-------- Records provided --------

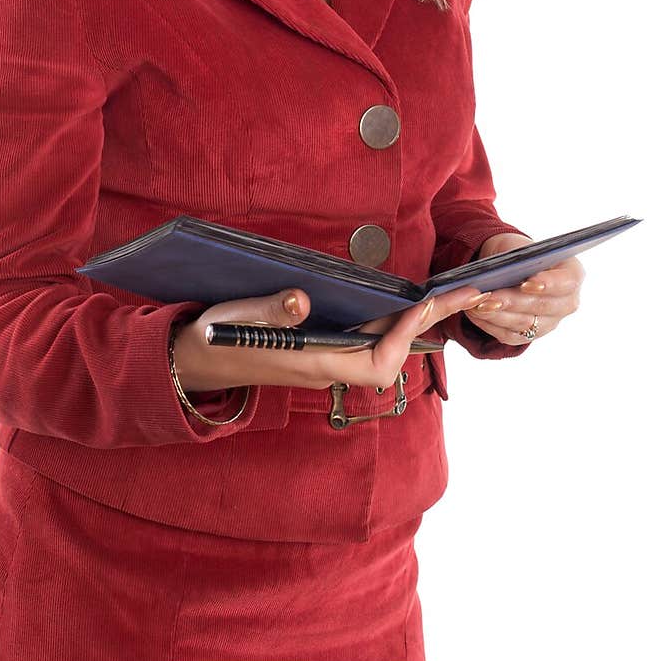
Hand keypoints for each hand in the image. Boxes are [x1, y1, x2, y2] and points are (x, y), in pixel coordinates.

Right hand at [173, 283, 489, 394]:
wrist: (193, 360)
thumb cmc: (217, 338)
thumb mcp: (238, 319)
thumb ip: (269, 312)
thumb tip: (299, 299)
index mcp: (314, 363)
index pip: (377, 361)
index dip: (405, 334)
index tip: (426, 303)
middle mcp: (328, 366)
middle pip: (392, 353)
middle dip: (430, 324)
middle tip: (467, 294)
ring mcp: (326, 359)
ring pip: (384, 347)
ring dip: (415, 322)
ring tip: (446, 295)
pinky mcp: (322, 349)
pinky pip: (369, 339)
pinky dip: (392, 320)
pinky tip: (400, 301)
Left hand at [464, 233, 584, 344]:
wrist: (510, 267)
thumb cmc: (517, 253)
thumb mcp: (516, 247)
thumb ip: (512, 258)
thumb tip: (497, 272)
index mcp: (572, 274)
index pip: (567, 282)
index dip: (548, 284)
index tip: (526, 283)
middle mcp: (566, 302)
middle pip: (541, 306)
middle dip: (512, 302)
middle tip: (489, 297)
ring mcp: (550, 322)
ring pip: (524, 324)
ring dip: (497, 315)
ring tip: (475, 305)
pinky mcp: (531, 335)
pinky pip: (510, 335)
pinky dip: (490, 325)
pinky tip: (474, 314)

--------
-------- Records provided --------

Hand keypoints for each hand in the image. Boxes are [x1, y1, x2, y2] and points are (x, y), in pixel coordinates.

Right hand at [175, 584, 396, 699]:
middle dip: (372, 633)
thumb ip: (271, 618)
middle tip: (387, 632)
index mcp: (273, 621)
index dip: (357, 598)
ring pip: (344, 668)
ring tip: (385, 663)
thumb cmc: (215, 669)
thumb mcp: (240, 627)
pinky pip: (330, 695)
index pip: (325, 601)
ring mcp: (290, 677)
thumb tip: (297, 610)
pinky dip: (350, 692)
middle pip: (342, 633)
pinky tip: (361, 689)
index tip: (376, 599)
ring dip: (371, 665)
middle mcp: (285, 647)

--------

■ Task instructions
Reproduce exactly, and with no other material, the lines between those holding "middle dip: (372, 633)" and "middle mcp: (285, 647)", inclusive.

■ Solution for this exercise
middle dip: (372, 633)
thumb ip: (271, 618)
middle tip: (387, 632)
index mcp: (273, 621)
index dip: (357, 598)
ring pip: (344, 668)
ring tip: (385, 663)
thumb cmc: (215, 669)
thumb mcp: (240, 627)
pinky pip: (330, 695)
index pip: (325, 601)
ring mcp: (290, 677)
thumb tip: (297, 610)
pinky dip: (350, 692)
middle pip: (342, 633)
pinky tip: (361, 689)
index tip: (376, 599)
ring dip: (371, 665)
middle mcp: (285, 647)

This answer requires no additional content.